I have even had chuggers come to my door in the evening and at weekends. Last week, in Edinburgh, a group of chuggers working on behalf of Shelter boarded buses and started to hassle passengers. This broke laws intended to combat Dick Turpin-style highway robbery and Shelter apologised, saying it would not be using that agency again. But what this charity and others don't factor into their cost equations is the long-term reputational damage. Shelter reckons it costs in Scotland alone some £3m to employ chuggers. They gather in £11m – but how many lost donations are there from people deeply annoyed at being accosted? In the same week, police in Shrewsbury issued a warning against aggressive chuggers, some of which, again, were working for Shelter.

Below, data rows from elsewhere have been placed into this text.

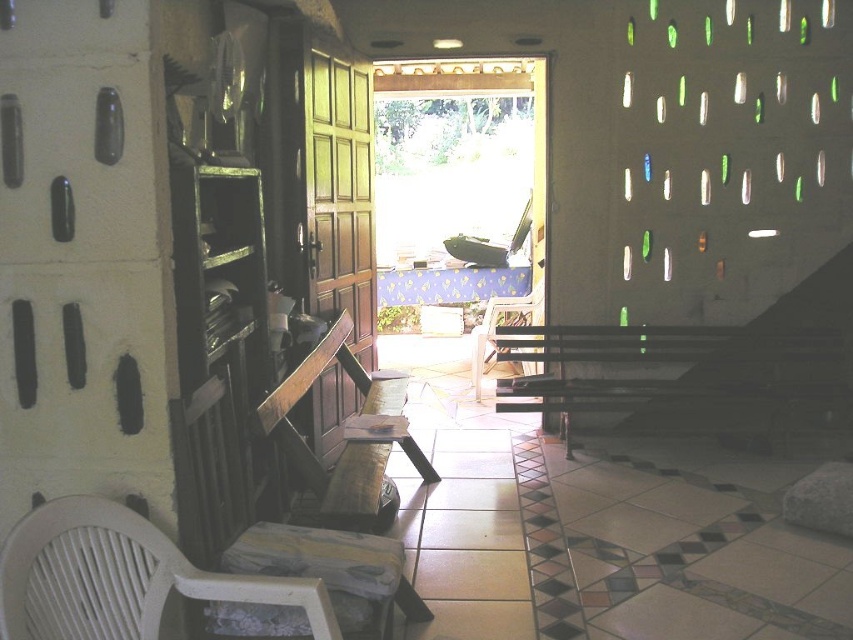
Where is `wooden bench at center`? Image resolution: width=853 pixels, height=640 pixels. wooden bench at center is located at coordinates (346, 436).

Can you confirm if wooden bench at center is wider than wooden chair at center?

Correct, the width of wooden bench at center exceeds that of wooden chair at center.

Does point (338, 458) lie in front of point (471, 352)?

Yes, it is in front of point (471, 352).

You are a GUI agent. You are given a task and a screenshot of the screen. Output one action in this format:
    pyautogui.click(x=<x>, y=<y>)
    Task: Click on the wooden bench at center
    The image size is (853, 640).
    Given the screenshot: What is the action you would take?
    pyautogui.click(x=346, y=436)

Which is more to the right, white plastic rocking chair at lower left or wooden chair at center?

wooden chair at center is more to the right.

Does point (148, 534) lie in front of point (471, 380)?

Yes, point (148, 534) is closer to viewer.

This screenshot has height=640, width=853. In order to click on white plastic rocking chair at lower left in this screenshot , I will do `click(119, 577)`.

Does green wood door at center have a larger size compared to wooden chair at center?

Indeed, green wood door at center has a larger size compared to wooden chair at center.

Is green wood door at center below wooden chair at center?

No, green wood door at center is not below wooden chair at center.

Is point (357, 65) closer to camera compared to point (524, 312)?

Yes, it is in front of point (524, 312).

In order to click on green wood door at center in this screenshot , I will do (340, 195).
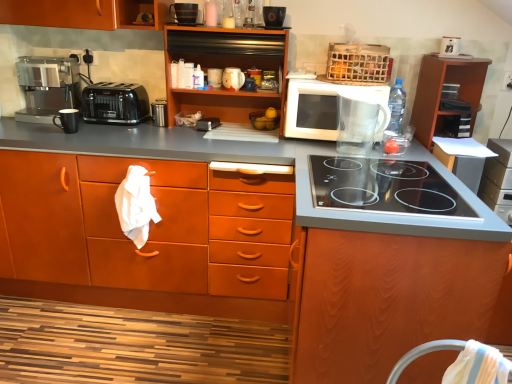
Find the location of a particular element. The height and width of the screenshot is (384, 512). vacant space situated on the left part of metallic silver toaster at center, the fourth appliance in the right-to-left sequence is located at coordinates (133, 121).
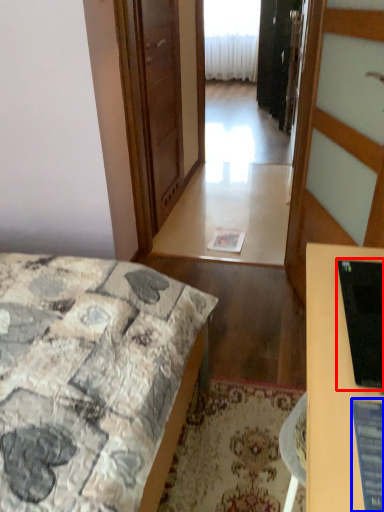
Question: Which of the following is the farthest to the observer, computer monitor (highlighted by a red box) or computer screen (highlighted by a blue box)?

Choices:
 (A) computer monitor
 (B) computer screen

Answer: (A)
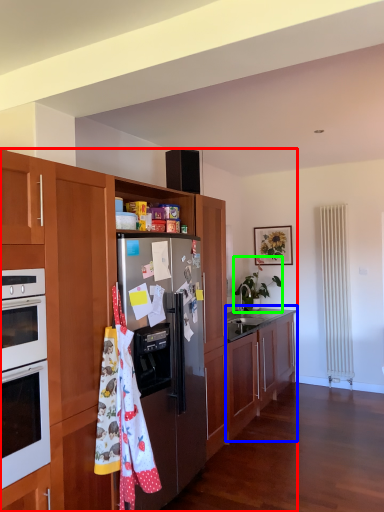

Now, as any journalist will tell you, dare to write anything critical about charities or how they raise funds and you can expect the Third Sector – the charities themselves, voluntary groups, NGOs and so on – to come down hard. I have had my fair share of furious emails and letters – not from the public, but from charity PRs – when I have dared question the wisdom of the chugger. They say their research shows that people welcome being approached in this way. I'd love to hear from any readers who do.

If anything, a charity is its reputation and that's what makes the Third Sector's addiction to chugging so baffling. Don't they realise that for many of the public the gaggle of chuggers dressed in their bright-coloured tops are increasingly viewed as little more than the equivalent of the old squeegee merchants? And the fact that some chuggers thought it necessary to clamber on to buses shows that the well must be running pretty dry.

The simple fact is that chugging now does little apart from earn cash for private firms and damage the reputation of the whole charitable sector. So when you're out Christmas shopping and you get accosted by a chugger then give, by all means, but only do it direct. Cut out the middleman.